PURPOSE: Minority women have higher rates of mortality from breast and cervical cancers and lower rates of utilization of screening tests than white women. Innovative ways to increase screening in these populations are needed urgently. This report examines the effectiveness of screening interventions based on social support for breast and cervical cancers in African American, Hispanic, and Native American women. OVERVIEW: Despite the availability of mammography, clinical breast examination, and Papanicolaou smears, many women do not follow recommendations to obtain these tests. Further, many of the traditional approaches to health education have not been effective in minority populations. Additional strategies to promote screening for breast and cervical cancers are needed, particularly for women who, by virtue of language and/or culture, are outside the mainstream.
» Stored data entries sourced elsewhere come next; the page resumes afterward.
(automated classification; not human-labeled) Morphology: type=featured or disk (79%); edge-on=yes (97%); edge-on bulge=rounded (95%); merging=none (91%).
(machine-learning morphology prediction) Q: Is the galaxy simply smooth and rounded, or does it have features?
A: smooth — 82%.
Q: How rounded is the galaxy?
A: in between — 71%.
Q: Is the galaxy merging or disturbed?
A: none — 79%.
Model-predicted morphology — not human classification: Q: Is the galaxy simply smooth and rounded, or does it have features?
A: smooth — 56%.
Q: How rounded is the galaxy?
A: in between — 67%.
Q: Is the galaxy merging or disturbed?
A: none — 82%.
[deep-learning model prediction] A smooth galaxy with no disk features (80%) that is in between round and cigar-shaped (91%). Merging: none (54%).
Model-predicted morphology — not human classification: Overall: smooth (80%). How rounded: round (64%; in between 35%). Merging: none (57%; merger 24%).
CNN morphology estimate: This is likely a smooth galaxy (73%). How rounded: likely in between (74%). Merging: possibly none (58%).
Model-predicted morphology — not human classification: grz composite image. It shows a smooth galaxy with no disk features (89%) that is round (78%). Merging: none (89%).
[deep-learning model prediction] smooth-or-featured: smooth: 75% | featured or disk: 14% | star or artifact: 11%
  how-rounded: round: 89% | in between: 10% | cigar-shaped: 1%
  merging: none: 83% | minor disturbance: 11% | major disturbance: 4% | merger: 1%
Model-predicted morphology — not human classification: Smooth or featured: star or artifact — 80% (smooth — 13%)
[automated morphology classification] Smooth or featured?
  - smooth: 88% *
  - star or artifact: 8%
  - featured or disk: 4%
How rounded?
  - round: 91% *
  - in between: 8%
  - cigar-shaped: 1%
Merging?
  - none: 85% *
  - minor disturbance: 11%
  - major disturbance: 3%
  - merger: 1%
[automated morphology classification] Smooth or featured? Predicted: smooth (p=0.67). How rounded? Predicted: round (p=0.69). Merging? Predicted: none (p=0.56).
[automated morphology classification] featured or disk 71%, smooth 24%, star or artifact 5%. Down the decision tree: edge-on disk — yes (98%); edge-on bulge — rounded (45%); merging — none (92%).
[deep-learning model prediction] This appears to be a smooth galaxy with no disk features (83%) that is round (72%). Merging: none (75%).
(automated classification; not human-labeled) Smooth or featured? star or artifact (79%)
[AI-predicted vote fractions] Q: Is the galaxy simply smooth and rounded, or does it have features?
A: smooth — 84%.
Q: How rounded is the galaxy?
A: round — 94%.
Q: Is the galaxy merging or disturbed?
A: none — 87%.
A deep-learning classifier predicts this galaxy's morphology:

Nontraditional approaches, or social support interventions, may be particularly effective in promoting cancer screening and reducing cancer mortality in high-risk minority women. CLINICAL IMPLICATIONS: Programs that use social support offer the potential to draw on the strengths of a population--the ties between individuals, the importance of the family, and traditional cultural values--to improve screening for breast and cervical cancers in minority groups. In developing a social support intervention, healthcare providers should consider the similarities and differences among populations; collaborate with representatives of the target community; incorporate social support within hospitals and clinics; and include social support as an essential component of the clinical encounter.